Two in-memory maps handle this: one for active WebSocket connections, one for pending replies. Nothing fancy.
Rate limiting
We use a token bucket. No library, around 40 lines. A bucket holds a token count and a last-refill timestamp. Each request consumes one token. Tokens refill at a steady rate. Empty bucket returns 429 with a Retry-After header.
interface Bucket {
tokens: number
lastRefill: number
}
function consume(bucket: Bucket, capacity: number, refillRate: number): boolean {
const now = Date.now()
const elapsed = (now - bucket.lastRefill) / 1000
bucket.tokens = Math.min(capacity, bucket.tokens + elapsed * refillRate)
bucket.lastRefill = now
if (bucket.tokens < 1) return false
bucket.tokens -= 1
return true
}
Four policies, each tuned for a different constraint:
- Per-session: 8 burst, 1 token per 8s. Stops a single user from spamming.
- Per-project: 20 burst, 1 token per 4s. The critical one. This is what keeps us inside Telegram’s 20/min group limit across all concurrent users on a project.
- Magic link auth: 3 burst, 1 per 5 minutes. You have no reason to authenticate more than that.
- Dashboard API: 30 burst, 1 per 2s. Generous but bounded.
Every bucket key is scoped by identity, not IP. CDNs and corporate proxies share IPs across thousands of people. Keying by IP punishes the wrong users. Widget traffic uses apiKey + sessionId, dashboard uses userId.

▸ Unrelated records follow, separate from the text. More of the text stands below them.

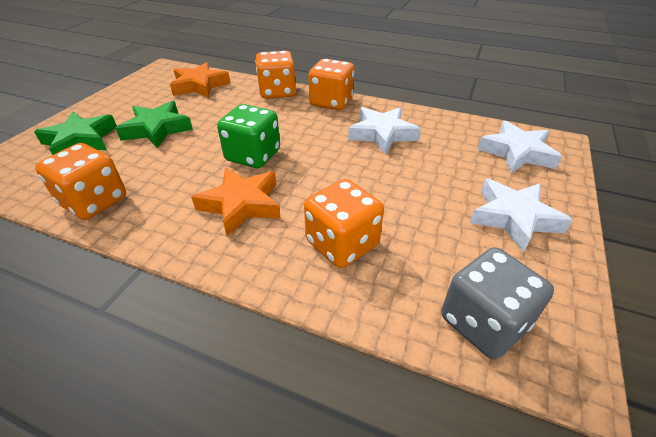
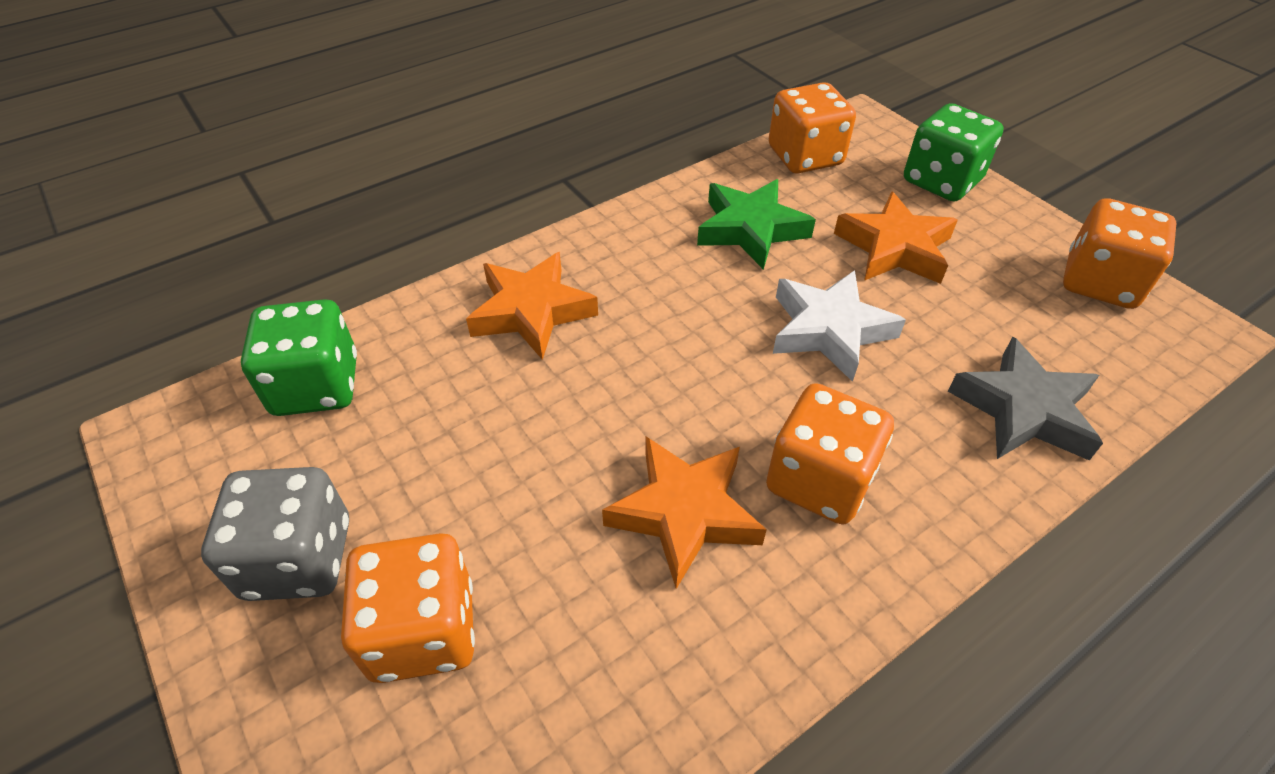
green dice: [217,104,280,168] = 1 -> [241,299,357,416] [904,103,1004,202] = 2
green star: [34,112,117,155] [115,101,193,148] = 2 -> [697,179,816,270] = 1
grey star: none = 0 -> [948,337,1103,461] = 1
orange star: [170,62,230,98] [191,167,281,237] = 2 -> [466,252,598,360] [602,437,767,589] [834,192,958,284] = 3
white star: [348,107,421,155] [470,178,573,253] [477,120,562,174] = 3 -> [773,270,906,382] = 1

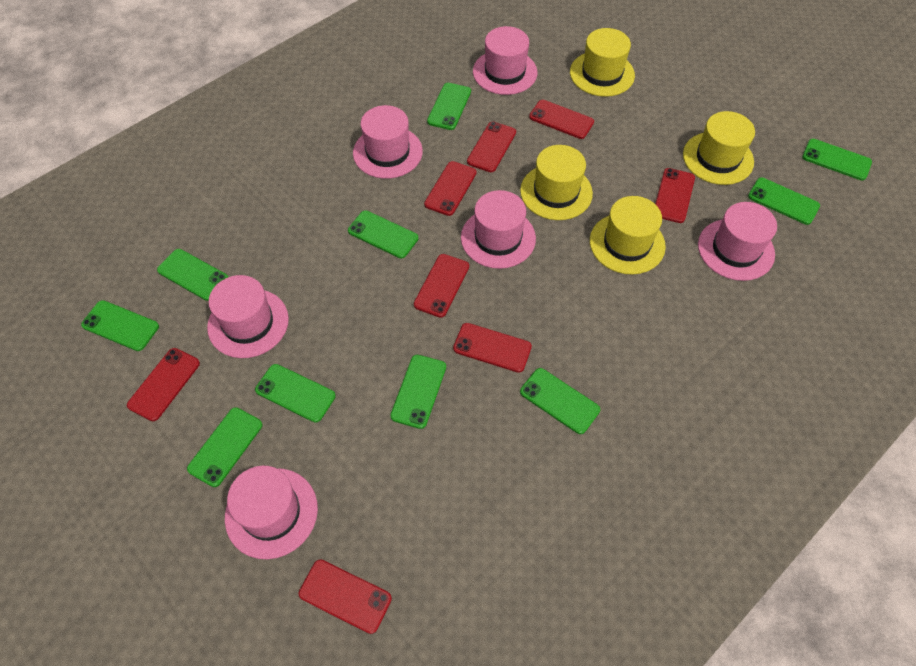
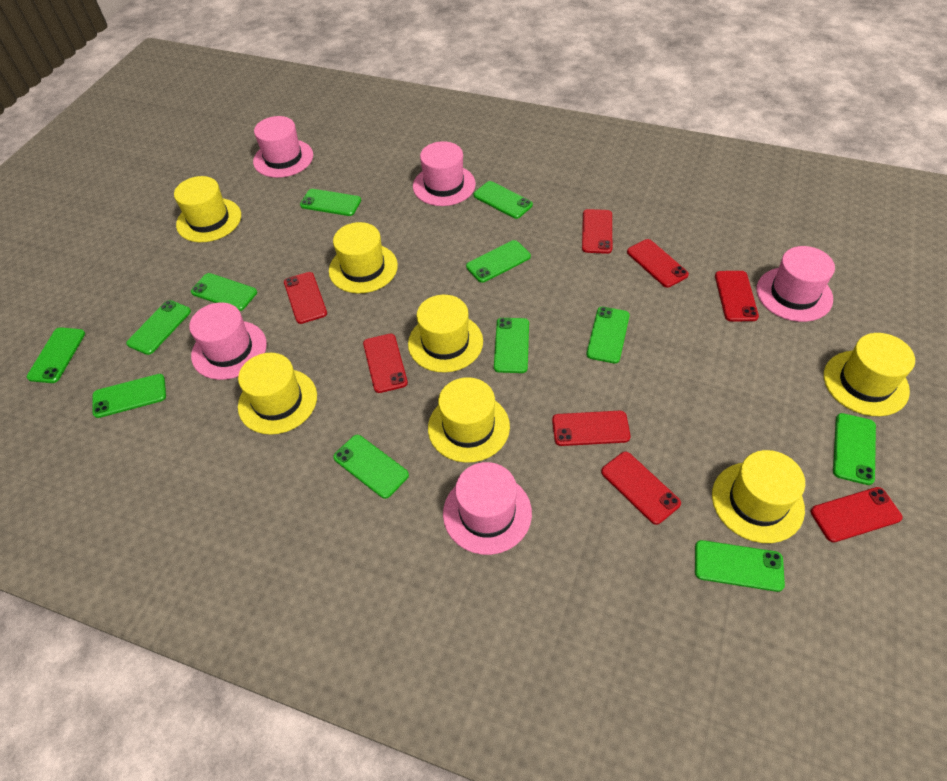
green phone: [81,300,159,351] [157,249,228,301] [187,407,262,487] [255,364,336,423] [348,210,418,259] [390,355,446,429] [427,83,471,130] [520,368,600,434] [748,177,820,225] [802,139,872,180] = 10 -> [27,327,85,383] [92,374,166,418] [126,300,191,355] [191,273,257,311] [300,189,361,216] [333,435,409,499] [466,240,531,283] [473,181,533,219] [494,318,529,373] [586,307,630,364] [695,540,785,592] [833,413,876,485] = 12
pink hat: [207,275,289,358] [225,466,318,559] [353,105,423,179] [461,190,536,269] [473,26,537,95] [698,202,777,281] = 6 -> [189,302,267,380] [253,116,313,178] [413,141,476,206] [443,462,532,555] [757,246,835,322] = 5
yellow hat: [520,145,593,220] [570,28,635,97] [590,196,666,275] [683,111,755,185] = 4 -> [174,176,241,242] [238,353,317,435] [329,222,398,293] [408,295,483,373] [428,377,510,463] [712,450,805,543] [824,333,915,416] = 7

Stale buckets clean up every 5 minutes. Anything inactive for 10 minutes gets dropped.
Takeaways
If you’re building on top of a rate-limited third-party API, a few things worth stealing from this setup:
- Match your throughput to the constraint. Sequential queue processing sounds like a bottleneck until you realize Telegram’s rate limit is the actual bottleneck. Concurrency of 1 isn’t a limitation here. It’s the design.
- Use the API’s own backoff values. When Telegram returns
retry_after: 12, wait 12 seconds. Don’t guess with exponential backoff when the service tells you exactly how long. - Write your own rate limiter if you need multiple policies. Most libraries assume one policy, one key, one middleware. We needed four different policies on different endpoints with different key strategies. 40 lines, no dependencies, full control.
- Scope rate limits by identity, not IP. If your traffic goes through a CDN or corporate proxy, IP-based limits punish the wrong users.
- Lazy init is fine until it writes. If two requests race through a check-then-write path, you get duplicates. An atomic
UPDATE ... WHERE field IS NULLis a one-line fix that makes it safe.